Before I chose to serve a mission, I really wanted to go. So I just decided that if it was wrong, God would stop me, but it was all systems go until then! And nothing stopped me. And it felt right. And it worked out. And here I am. :)
https://www.lds.org/general-conference/watch/2014/04?lang=eng&vid=3439077335001&cid=7
I have like fifteen minutes to finish this... why is p-day time so short!
 
Anyways confrence was incredible. I absolutely loved it. I felt so much spiritual power from each talk, and really know that each and every apostle is one of the Savior's apostles. I know President Monson is God's prophet. We missed the second hour of the Saturday morning session, but that's okay, because we'll watch it soon! And I know we were blessed for being obedient, because we found a new investigator during that time.
 
One of my favorite thoughts from confrence was in Elder Perry's talk. He said that we should be willing to change the course of our entire life by even the slightest "tug of the Master." I took that to heart and already had the chance to apply that last night. We felt a slight tug to a street I usually avoid. So we went. It was one of the first times in a long time that I've almost cried during finding time. I was so sad for those people that would not listen and did not understand.
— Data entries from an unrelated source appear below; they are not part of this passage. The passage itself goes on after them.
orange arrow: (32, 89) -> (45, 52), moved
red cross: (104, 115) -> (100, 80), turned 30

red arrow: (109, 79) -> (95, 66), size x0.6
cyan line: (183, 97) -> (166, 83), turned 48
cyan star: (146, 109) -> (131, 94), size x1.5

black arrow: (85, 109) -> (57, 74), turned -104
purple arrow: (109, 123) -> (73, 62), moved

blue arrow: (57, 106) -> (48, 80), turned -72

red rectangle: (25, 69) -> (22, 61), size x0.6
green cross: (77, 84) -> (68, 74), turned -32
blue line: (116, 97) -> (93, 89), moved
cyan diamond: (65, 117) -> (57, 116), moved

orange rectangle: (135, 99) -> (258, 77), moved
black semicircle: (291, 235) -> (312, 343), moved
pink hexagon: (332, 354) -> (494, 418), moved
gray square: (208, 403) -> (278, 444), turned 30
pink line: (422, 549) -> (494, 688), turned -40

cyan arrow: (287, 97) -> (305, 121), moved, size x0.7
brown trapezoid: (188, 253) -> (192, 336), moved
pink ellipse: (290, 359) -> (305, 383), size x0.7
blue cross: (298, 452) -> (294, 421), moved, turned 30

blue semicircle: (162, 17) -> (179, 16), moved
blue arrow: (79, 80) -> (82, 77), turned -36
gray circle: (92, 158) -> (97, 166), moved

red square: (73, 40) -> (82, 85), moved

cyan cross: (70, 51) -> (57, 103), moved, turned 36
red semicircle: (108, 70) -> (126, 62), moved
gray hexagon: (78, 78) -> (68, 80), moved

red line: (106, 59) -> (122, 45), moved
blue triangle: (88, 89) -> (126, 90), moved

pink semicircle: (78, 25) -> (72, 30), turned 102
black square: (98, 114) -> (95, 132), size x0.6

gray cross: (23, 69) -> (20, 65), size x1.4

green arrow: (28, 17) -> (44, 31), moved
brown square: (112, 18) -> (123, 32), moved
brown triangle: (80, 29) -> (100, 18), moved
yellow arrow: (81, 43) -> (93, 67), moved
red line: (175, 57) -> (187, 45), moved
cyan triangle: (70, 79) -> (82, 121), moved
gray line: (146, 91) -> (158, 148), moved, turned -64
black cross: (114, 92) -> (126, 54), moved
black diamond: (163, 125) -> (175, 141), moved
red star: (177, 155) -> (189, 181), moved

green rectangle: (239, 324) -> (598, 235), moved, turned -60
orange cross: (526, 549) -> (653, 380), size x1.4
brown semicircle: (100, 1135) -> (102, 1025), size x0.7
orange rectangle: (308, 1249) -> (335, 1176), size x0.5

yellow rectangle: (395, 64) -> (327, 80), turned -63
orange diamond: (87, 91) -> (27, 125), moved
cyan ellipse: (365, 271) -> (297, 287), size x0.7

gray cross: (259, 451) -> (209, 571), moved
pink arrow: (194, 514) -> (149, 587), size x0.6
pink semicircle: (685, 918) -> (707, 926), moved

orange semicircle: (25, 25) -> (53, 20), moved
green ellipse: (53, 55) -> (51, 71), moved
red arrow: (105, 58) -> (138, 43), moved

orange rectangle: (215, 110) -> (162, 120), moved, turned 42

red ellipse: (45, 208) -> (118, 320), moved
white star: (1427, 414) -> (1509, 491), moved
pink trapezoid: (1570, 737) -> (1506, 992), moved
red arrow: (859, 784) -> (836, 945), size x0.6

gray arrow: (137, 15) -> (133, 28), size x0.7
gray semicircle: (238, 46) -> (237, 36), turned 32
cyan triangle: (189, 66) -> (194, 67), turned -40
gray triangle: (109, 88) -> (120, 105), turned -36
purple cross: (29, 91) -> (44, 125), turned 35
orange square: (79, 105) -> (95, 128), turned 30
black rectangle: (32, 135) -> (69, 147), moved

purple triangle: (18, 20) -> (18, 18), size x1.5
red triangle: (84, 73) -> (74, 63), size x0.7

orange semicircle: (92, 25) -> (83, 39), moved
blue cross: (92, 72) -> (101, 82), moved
It was really hard. And it's a long street. But we did it. And then we discovered a small street of about 18 houses that I had never seen before. (And I've been here for over six months!!!!! That's crazy!) We didn't get the chance to talk to a lot of people (because of Dennis :)), but found 3 awesome new investigators in five houses. Miracles come after faith. And faith is shown by obedience.
 
Love you all! Elder Ballard told us to all have copies of Preach My Gospel! So have them and study them!
 
Sister Thomson
 
PS. Sorry if I didn't write you individually yet, I have less than five min left so sorry!
PPS. Sister Reed=awesome. That's all.